:: Data for analysis ::
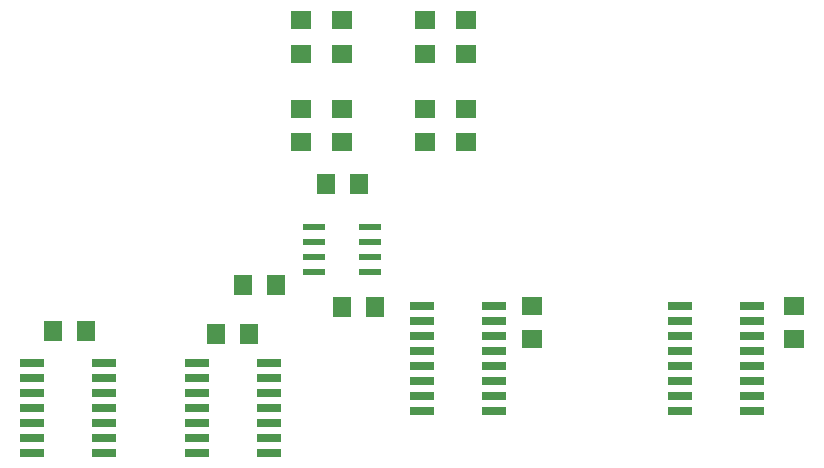
<source format=gtp>
G75*
G70*
%OFA0B0*%
%FSLAX24Y24*%
%IPPOS*%
%LPD*%
%AMOC8*
5,1,8,0,0,1.08239X$1,22.5*
%
%ADD10R,0.0800X0.0260*%
%ADD11R,0.0630X0.0709*%
%ADD12R,0.0709X0.0630*%
%ADD13R,0.0710X0.0630*%
%ADD14R,0.0780X0.0220*%
D10*
X012650Y007341D03*
X012650Y007841D03*
X012650Y008341D03*
X012650Y008841D03*
X012650Y009341D03*
X012650Y009841D03*
X012650Y010341D03*
X015070Y010341D03*
X015070Y009841D03*
X015070Y009341D03*
X015070Y008841D03*
X015070Y008341D03*
X015070Y007841D03*
X015070Y007341D03*
X018150Y007341D03*
X018150Y007841D03*
X018150Y008341D03*
X018150Y008841D03*
X018150Y009341D03*
X018150Y009841D03*
X018150Y010341D03*
X020570Y010341D03*
X020570Y009841D03*
X020570Y009341D03*
X020570Y008841D03*
X020570Y008341D03*
X020570Y007841D03*
X020570Y007341D03*
X025650Y008741D03*
X025650Y009241D03*
X025650Y009741D03*
X025650Y010241D03*
X025650Y010741D03*
X025650Y011241D03*
X025650Y011741D03*
X025650Y012241D03*
X028070Y012241D03*
X028070Y011741D03*
X028070Y011241D03*
X028070Y010741D03*
X028070Y010241D03*
X028070Y009741D03*
X028070Y009241D03*
X028070Y008741D03*
X034250Y008741D03*
X034250Y009241D03*
X034250Y009741D03*
X034250Y010241D03*
X034250Y010741D03*
X034250Y011241D03*
X034250Y011741D03*
X034250Y012241D03*
X036670Y012241D03*
X036670Y011741D03*
X036670Y011241D03*
X036670Y010741D03*
X036670Y010241D03*
X036670Y009741D03*
X036670Y009241D03*
X036670Y008741D03*
D11*
X024107Y012195D03*
X023005Y012195D03*
X020800Y012943D03*
X019698Y012943D03*
X019912Y011291D03*
X018809Y011291D03*
X014462Y011391D03*
X013359Y011391D03*
X022454Y016289D03*
X023556Y016289D03*
D12*
X023005Y017707D03*
X023005Y018809D03*
X021627Y018809D03*
X021627Y017707D03*
X025761Y017707D03*
X027139Y017707D03*
X027139Y018809D03*
X025761Y018809D03*
X029321Y012232D03*
X029321Y011129D03*
X038061Y011147D03*
X038061Y012249D03*
D13*
X027139Y020651D03*
X025761Y020651D03*
X025761Y021771D03*
X027139Y021771D03*
X023005Y021771D03*
X023005Y020651D03*
X021627Y020651D03*
X021627Y021771D03*
D14*
X022075Y014874D03*
X022075Y014374D03*
X022075Y013874D03*
X022075Y013374D03*
X023935Y013374D03*
X023935Y013874D03*
X023935Y014374D03*
X023935Y014874D03*
M02*

</source>
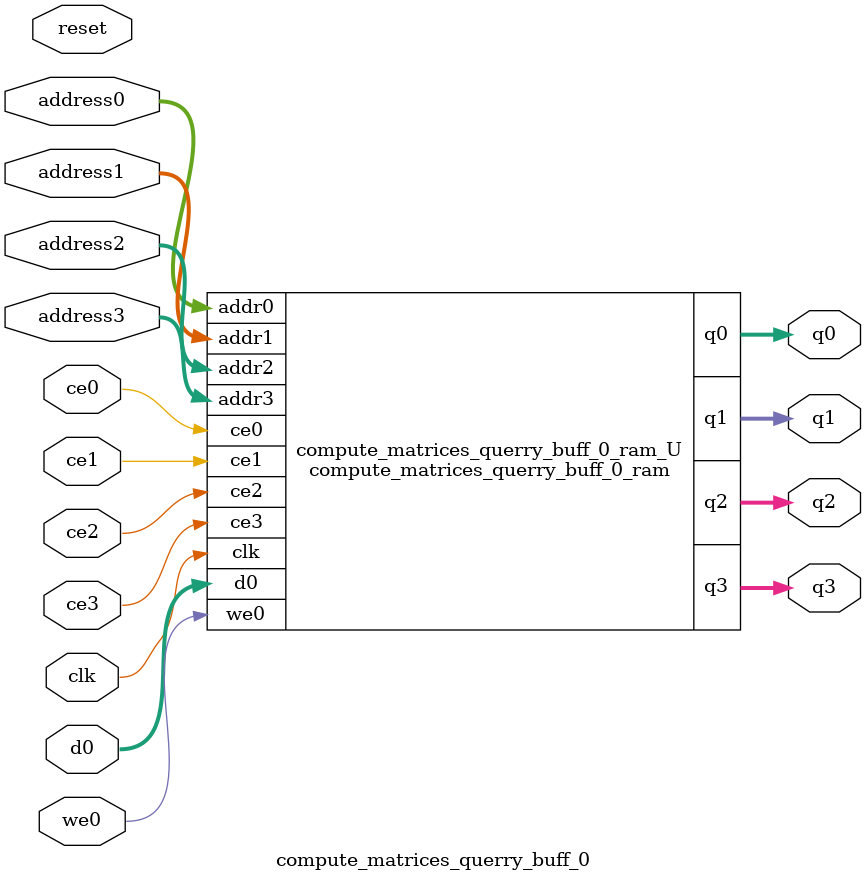
<source format=v>
`timescale 1 ns / 1 ps
module compute_matrices_querry_buff_0_ram (addr0, ce0, d0, we0, q0, addr1, ce1, q1, addr2, ce2, q2, addr3, ce3, q3,  clk);

parameter DWIDTH = 8;
parameter AWIDTH = 2;
parameter MEM_SIZE = 4;

input[AWIDTH-1:0] addr0;
input ce0;
input[DWIDTH-1:0] d0;
input we0;
output reg[DWIDTH-1:0] q0;
input[AWIDTH-1:0] addr1;
input ce1;
output reg[DWIDTH-1:0] q1;
input[AWIDTH-1:0] addr2;
input ce2;
output reg[DWIDTH-1:0] q2;
input[AWIDTH-1:0] addr3;
input ce3;
output reg[DWIDTH-1:0] q3;
input clk;

reg [DWIDTH-1:0] ram0[0:MEM_SIZE-1];
reg [DWIDTH-1:0] ram1[0:MEM_SIZE-1];
reg [DWIDTH-1:0] ram2[0:MEM_SIZE-1];



always @(posedge clk)  
begin 
    if (ce0) begin
        if (we0) 
            ram0[addr0] <= d0; 
        q0 <= ram0[addr0];
    end
end


always @(posedge clk)  
begin 
    if (ce1) begin
        q1 <= ram0[addr1];
    end
end


always @(posedge clk)  
begin 
    if (ce0) begin
        if (we0) 
            ram1[addr0] <= d0; 
    end
end

always @(posedge clk)  
begin 
    if (ce2) begin
        q2 <= ram1[addr2];
    end
end


always @(posedge clk)  
begin 
    if (ce0) begin
        if (we0) 
            ram2[addr0] <= d0; 
    end
end

always @(posedge clk)  
begin 
    if (ce3) begin
        q3 <= ram2[addr3];
    end
end


endmodule

`timescale 1 ns / 1 ps
module compute_matrices_querry_buff_0(
    reset,
    clk,
    address0,
    ce0,
    we0,
    d0,
    q0,
    address1,
    ce1,
    q1,
    address2,
    ce2,
    q2,
    address3,
    ce3,
    q3);

parameter DataWidth = 32'd8;
parameter AddressRange = 32'd4;
parameter AddressWidth = 32'd2;
input reset;
input clk;
input[AddressWidth - 1:0] address0;
input ce0;
input we0;
input[DataWidth - 1:0] d0;
output[DataWidth - 1:0] q0;
input[AddressWidth - 1:0] address1;
input ce1;
output[DataWidth - 1:0] q1;
input[AddressWidth - 1:0] address2;
input ce2;
output[DataWidth - 1:0] q2;
input[AddressWidth - 1:0] address3;
input ce3;
output[DataWidth - 1:0] q3;



compute_matrices_querry_buff_0_ram compute_matrices_querry_buff_0_ram_U(
    .clk( clk ),
    .addr0( address0 ),
    .ce0( ce0 ),
    .we0( we0 ),
    .d0( d0 ),
    .q0( q0 ),
    .addr1( address1 ),
    .ce1( ce1 ),
    .q1( q1 ),
    .addr2( address2 ),
    .ce2( ce2 ),
    .q2( q2 ),
    .addr3( address3 ),
    .ce3( ce3 ),
    .q3( q3 ));

endmodule


</source>
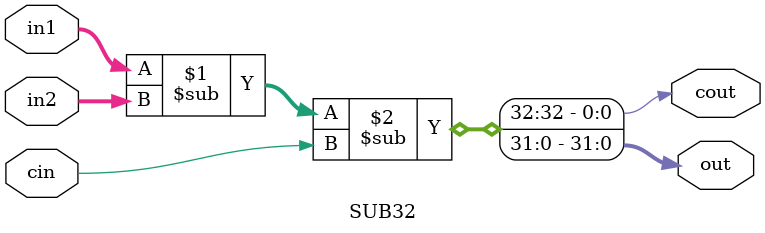
<source format=v>
module SUB32 #(parameter SIZE = 32)(input [SIZE-1:0] in1, in2, 
    input cin, output [SIZE-1:0] out, output cout);
assign {cout, out} = in1 - in2 - cin;
endmodule
</source>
:::
§ How to complete this task: The lines above from the line with "X025650Y011241D03*" through the line with "parameter AWIDTH = 2;" are to be given again word for word, with no pictures among them.

§ Result for this exercise:
X025650Y011241D03*
X025650Y011741D03*
X025650Y012241D03*
X028070Y012241D03*
X028070Y011741D03*
X028070Y011241D03*
X028070Y010741D03*
X028070Y010241D03*
X028070Y009741D03*
X028070Y009241D03*
X028070Y008741D03*
X034250Y008741D03*
X034250Y009241D03*
X034250Y009741D03*
X034250Y010241D03*
X034250Y010741D03*
X034250Y011241D03*
X034250Y011741D03*
X034250Y012241D03*
X036670Y012241D03*
X036670Y011741D03*
X036670Y011241D03*
X036670Y010741D03*
X036670Y010241D03*
X036670Y009741D03*
X036670Y009241D03*
X036670Y008741D03*
D11*
X024107Y012195D03*
X023005Y012195D03*
X020800Y012943D03*
X019698Y012943D03*
X019912Y011291D03*
X018809Y011291D03*
X014462Y011391D03*
X013359Y011391D03*
X022454Y016289D03*
X023556Y016289D03*
D12*
X023005Y017707D03*
X023005Y018809D03*
X021627Y018809D03*
X021627Y017707D03*
X025761Y017707D03*
X027139Y017707D03*
X027139Y018809D03*
X025761Y018809D03*
X029321Y012232D03*
X029321Y011129D03*
X038061Y011147D03*
X038061Y012249D03*
D13*
X027139Y020651D03*
X025761Y020651D03*
X025761Y021771D03*
X027139Y021771D03*
X023005Y021771D03*
X023005Y020651D03*
X021627Y020651D03*
X021627Y021771D03*
D14*
X022075Y014874D03*
X022075Y014374D03*
X022075Y013874D03*
X022075Y013374D03*
X023935Y013374D03*
X023935Y013874D03*
X023935Y014374D03*
X023935Y014874D03*
M02*

</source>
<source format=v>
`timescale 1 ns / 1 ps
module compute_matrices_querry_buff_0_ram (addr0, ce0, d0, we0, q0, addr1, ce1, q1, addr2, ce2, q2, addr3, ce3, q3,  clk);

parameter DWIDTH = 8;
parameter AWIDTH = 2;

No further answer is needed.